Yolanda “Bobby” Hall (1922-2015)
Progressive organizer Yolanda “Bobby” Hall, a lifelong political activist, social justice advocate and educator who served on ALBA’s Board of Governors, died on June 19 at her home in Oak Park, Illinois. She was 93.
Bobby, together with her husband, Chuck, a veteran of the Abraham Lincoln Brigade founded the community based group Chicago Friends of the Lincoln Brigade following the 60th anniversary reunion of the International Brigades in Spain in 1996. She was instrumental in creating numerous public events surrounding the Spanish Civil War.
Bobby developed her political consciousness early on. As a teenager growing up in the close-knit Hungarian community on Chicago’s Northwest side, she responded to the calamities of the Great Depression by supporting workers’ rights. As a teenager she went door-to-door collecting food for families during the Chicago taxi drivers strike–the strike later made famous in Clifford Odets’ play, “Waiting for Lefty.”

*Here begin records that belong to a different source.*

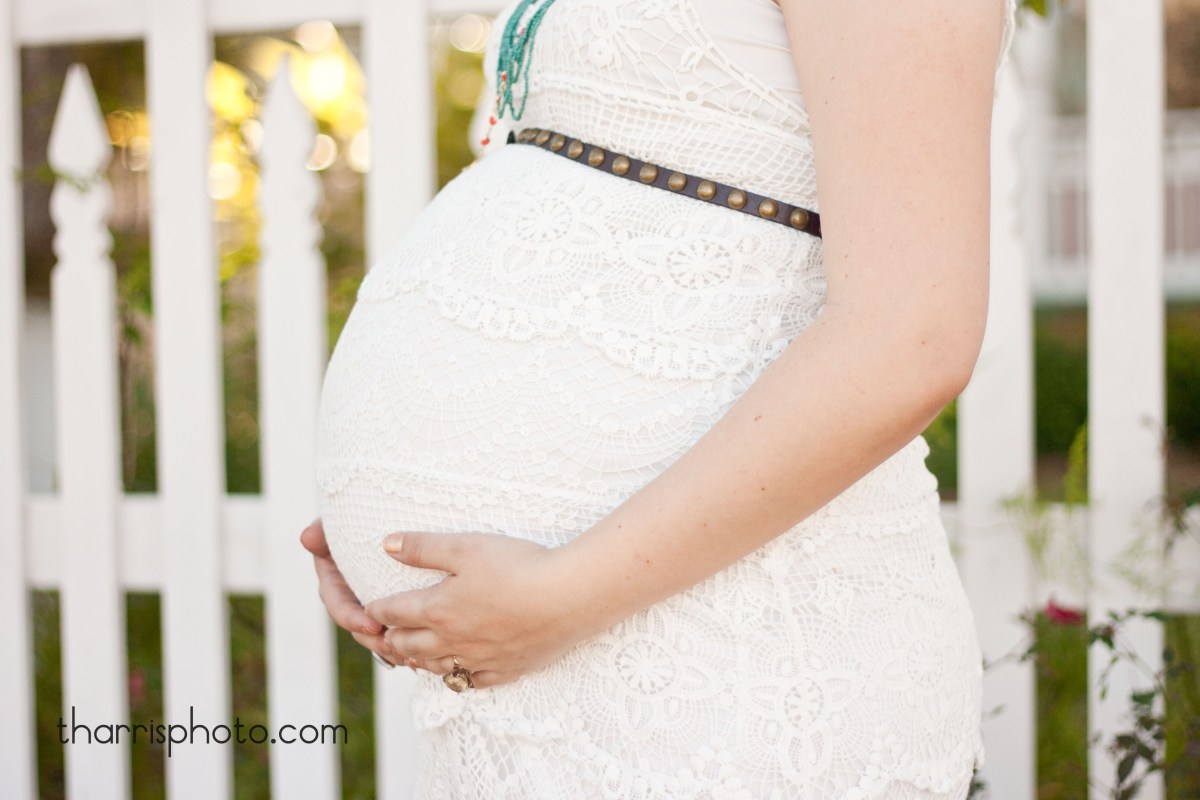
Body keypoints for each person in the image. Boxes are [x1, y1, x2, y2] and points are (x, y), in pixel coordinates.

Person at [302, 0, 1017, 796]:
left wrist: (560, 597)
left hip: (732, 670)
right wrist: (389, 515)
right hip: (542, 675)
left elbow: (912, 334)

In 1940, when she was 18 years old, she married Charles “Chuck” Hall, her husband of 64 years until his death in 2005. The two met and fell in love in 1939, soon after Chuck’s return from Spain. Chuck also served in World War II—the newly married couple had his gold band engraved with the inscription, “To Victory and Our Reunion.”

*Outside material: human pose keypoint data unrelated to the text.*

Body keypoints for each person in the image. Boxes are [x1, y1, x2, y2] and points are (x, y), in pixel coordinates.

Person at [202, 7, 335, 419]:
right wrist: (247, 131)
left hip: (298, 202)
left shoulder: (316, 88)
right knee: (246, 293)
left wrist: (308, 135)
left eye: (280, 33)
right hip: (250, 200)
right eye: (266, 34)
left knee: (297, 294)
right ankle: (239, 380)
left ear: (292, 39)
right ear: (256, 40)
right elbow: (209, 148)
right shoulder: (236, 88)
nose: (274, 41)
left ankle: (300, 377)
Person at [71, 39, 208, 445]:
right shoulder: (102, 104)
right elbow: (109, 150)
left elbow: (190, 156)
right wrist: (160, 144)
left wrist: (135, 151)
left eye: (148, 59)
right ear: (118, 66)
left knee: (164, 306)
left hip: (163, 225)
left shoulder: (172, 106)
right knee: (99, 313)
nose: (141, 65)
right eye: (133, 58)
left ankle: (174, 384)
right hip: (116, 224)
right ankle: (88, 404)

On the home front, Bobby worked at the Bendix aviation plant as a tool grinder. She was the only woman in the all-male domain and at first it was tough going. As she recalled in a 1999 radio interview, “We were making carburetors for aircraft. Tools were hidden on me and blueprints were changed.” Over time, she earned support and respect of her co-workers. She organized the first union at her shop and was elected president of UAW Local 330 in 1944. After the war, she was often blacklisted from shop jobs. She eventually embarked on a new career in public health.
In the 1960’s Hall, along with research cardiologist Dr. Jeremiah Stamler, after being subpoenaed by the House Un-American Activities Committee, initiated a landmark and successful court case challenging its constitutionality on First Amendment grounds. Their efforts contributed decisively to the demise of the infamous congressional committee.
Hall joined the faculty of the Department of Preventive Medicine at Rush University as an assistant professor in 1980 where she taught until 1989. She became a founding member of the Health and Medicine Policy Research Group. HMPRG honored her in 2011 for her lifelong commitment to social justice and the elimination of health inequities by creating the “Bobby Hall Social Justice Internship.” In 1995 she founded the Working Women’s History Project, whose mission was to promote education on the role of women and labor in Chicago’s history. She received their Mother Jones award in 2002.
“The fabric of our family,” says her daughter Toni Henle, “was that people stood up for the underdog, that everybody was the same no matter what color their skin, that working people had many things about them that were not appreciated by the larger society. Those were the family values…it was part of the air you breathed.”
Such an impressive picture, and I’m proud to say I knew Bobby Hall, Stuart McCarrell and Chuck Hall.